By the way. Welcome to the community. I hope you find it a good place to vent, contribute and access some useful experiences from other Sparents.

Best regards,

Success is rarely final. Failure is rarely fatal. It is character, courage and consistency of effort that count. Vince Lombardi (with some minor Rags modifications) To each according to their performance, screw Karl Marx. (Rags)

LMR120's picture

I agree 100% and my BF does a great job supporting his children emotionally and money wise. He gives his EX $1,400 a month for child support and day care as it is. Its not his weekend with them she choses to go to work and he has to pay the day care. I think she can take that $50 out of the $1,400 she already gets. Why be greeding. Stop trying to bleed us dry.

Richberg's picture

Rags - thanks for the welcome , an ya , this is a great place for Venting ... It helps me to talk with someone who doesn't take sides to my thoughts or feelings , it keeps the peace while expressing whats bothering . .
Its funny how we can easily get ourselves into certain messes but can't seem to find any way to get out . . .

Amazed's picture

Rich that is a really fantastic way to describe your reason for coming here...I like it!

"It helps me to talk with someone who doesn't take sides to my thoughts or feelings , it keeps the peace while expressing whats bothering . ."

"Always be a first-rate version of yourself, instead of a second-rate version of somebody else." ~Judy Garland

Richberg's picture

Hi BBB , thanks for your input .. any & every bit helps .. its funny when I found this site , I read quite a few before I written any , and I was shock to realize how many women were here expressing what they're going thru as SP's and I never realized how many women experience what guys do in this same position as SP's . . . I guess women are more Opt to seek help or answers before a guy would , so that could explain more women on here then guys , which Now thru the power of the internet it may make that easier for more guys to want to seek answers an still feel Manly with themselves ..LOL I don't know .. I am just being me , I have questions and sometimes No experience at something we need to ask , is how I feel about it ..

Amazed's picture

lol, oh how I WISH my husband would get on the whole, "ask for help" bandwagon.

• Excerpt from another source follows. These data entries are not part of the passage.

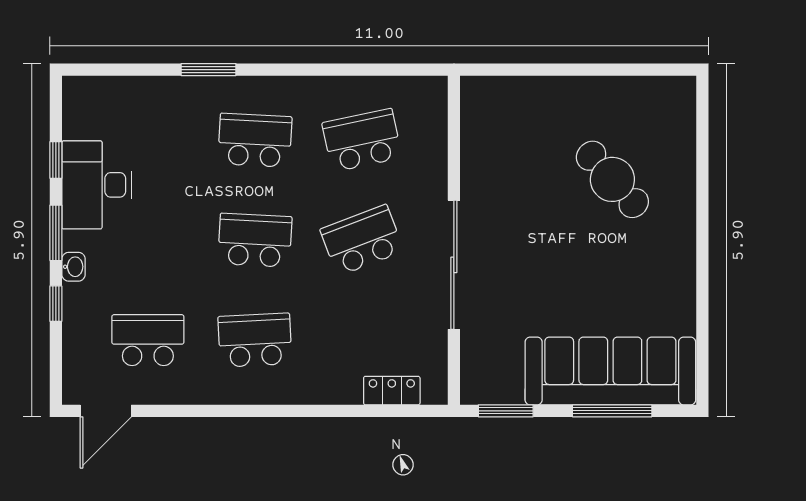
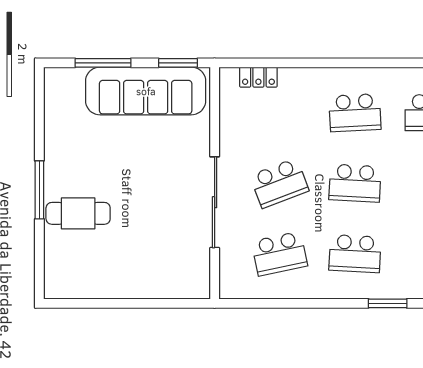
cafe table: (612, 179) -> (78, 213), moved, turned -48
window: (702, 231) -> (39, 190), added
sliding door: (454, 265) -> (215, 202), moved
sofa: (610, 371) -> (146, 91), moved

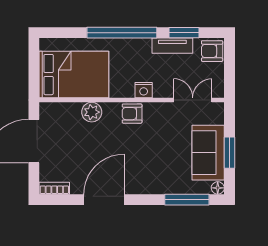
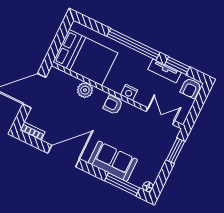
armchair: (212, 51) -> (191, 88), turned -90
sofa: (208, 153) -> (113, 161), moved, turned 90
window: (229, 153) -> (175, 151), moved

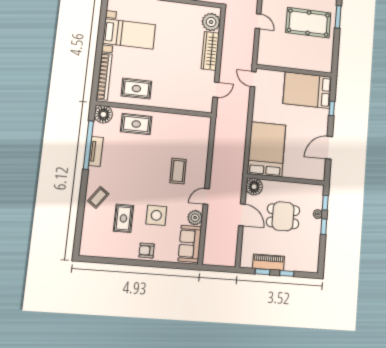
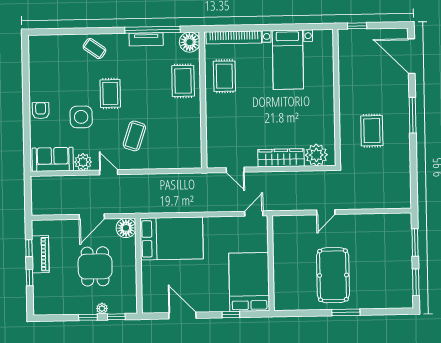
coffee table: (178, 171) -> (134, 136), turned -71
rug: (123, 218) -> (110, 93), moved, turned 90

He's a stepdad too and I know he's struggling to find his place in that role. All of his friends are "happily(*snort*) hitched" to their first wives still so he's the odd man out.

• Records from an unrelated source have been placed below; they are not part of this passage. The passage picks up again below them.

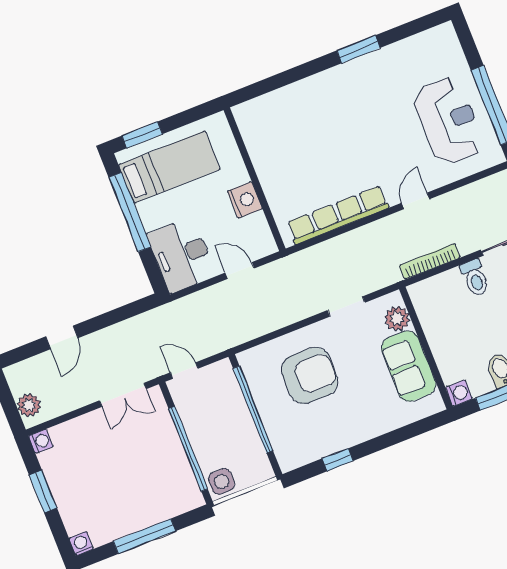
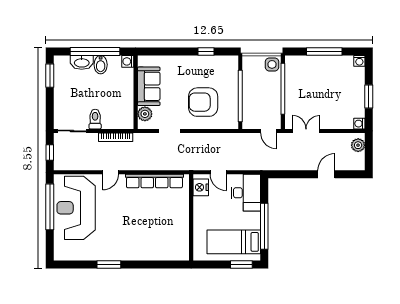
reception desk: (449, 121) -> (76, 208), width x1.36, depth x1.30
nightstand: (245, 200) -> (201, 187), moved

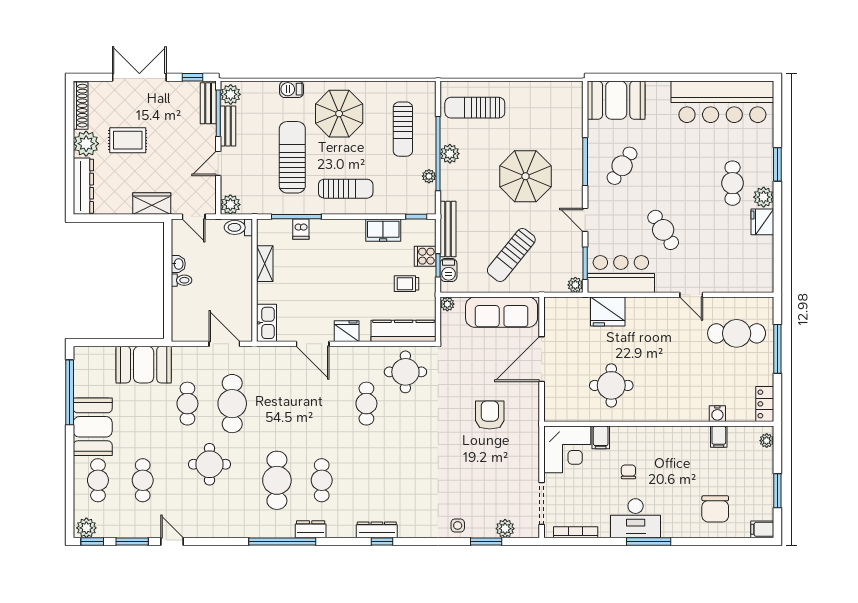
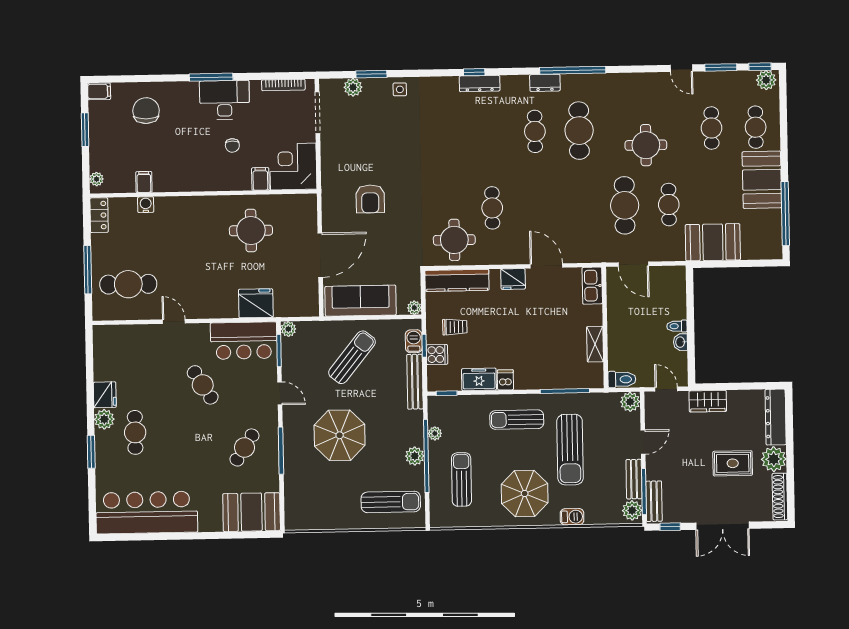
dishwasher: (301, 229) -> (505, 380), moved

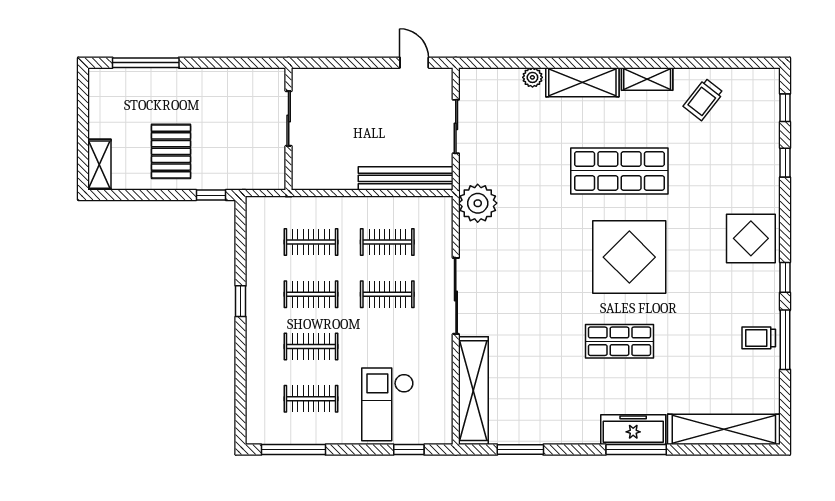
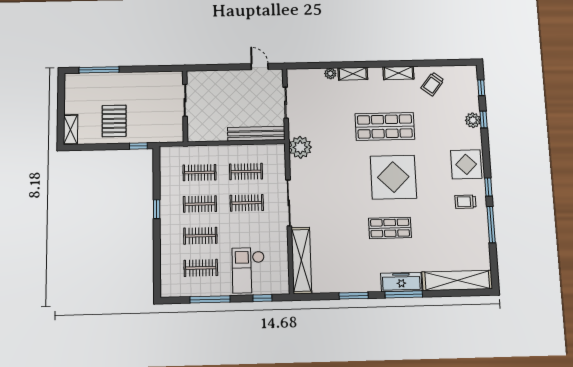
shelving: (582, 82) -> (353, 74), width x0.67, depth x0.75
plant: (767, 164) -> (473, 120), added
trolley: (759, 338) -> (465, 202), moved
window: (293, 450) -> (210, 299), moved
window: (520, 450) -> (354, 296), moved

I'm glad you're here and I hope it encourages more gentlemen to stop by...it's nice to get the male perspective in the midst of all this estrogen Smile

"Always be a first-rate version of yourself, instead of a second-rate version of somebody else." ~Judy Garland

Richberg's picture

well if I could lend a male point of view , just ask away and I will let you know how I might react or respond to any such situation ...
if this helps - I feel with these sites , we (men ) can do the counseling thing without having to leave home -First .. Second - For me , instead of some step by step book analogy from a counselor , we can get real life examples from other real human beings experiencing similar if not the same kind of situations and can use these sites to just Vent or get advise on what or how to deal with what where going threw ..
One can't go to a priest for Family advise if the priest hasn't experienced having his own Family .. Just doesn't make sense ..
So for me , that hold true to seeking advise from someone who gives me answers from a book he had to read to get the title " Counselor " specially if he or she doesn't have kids , or Step kids of there own ..

Make any sense ?

Amazed's picture

Makes perfect sense Smile

"Always be a first-rate version of yourself, instead of a second-rate version of somebody else." ~Judy Garland

sbplus3's picture

If you have the money, pay for half of the babysitting on her time...in the end it is a small price to pay for your own sanity!!! It will eventually wear down your own relationship if you are already having a hard time with it.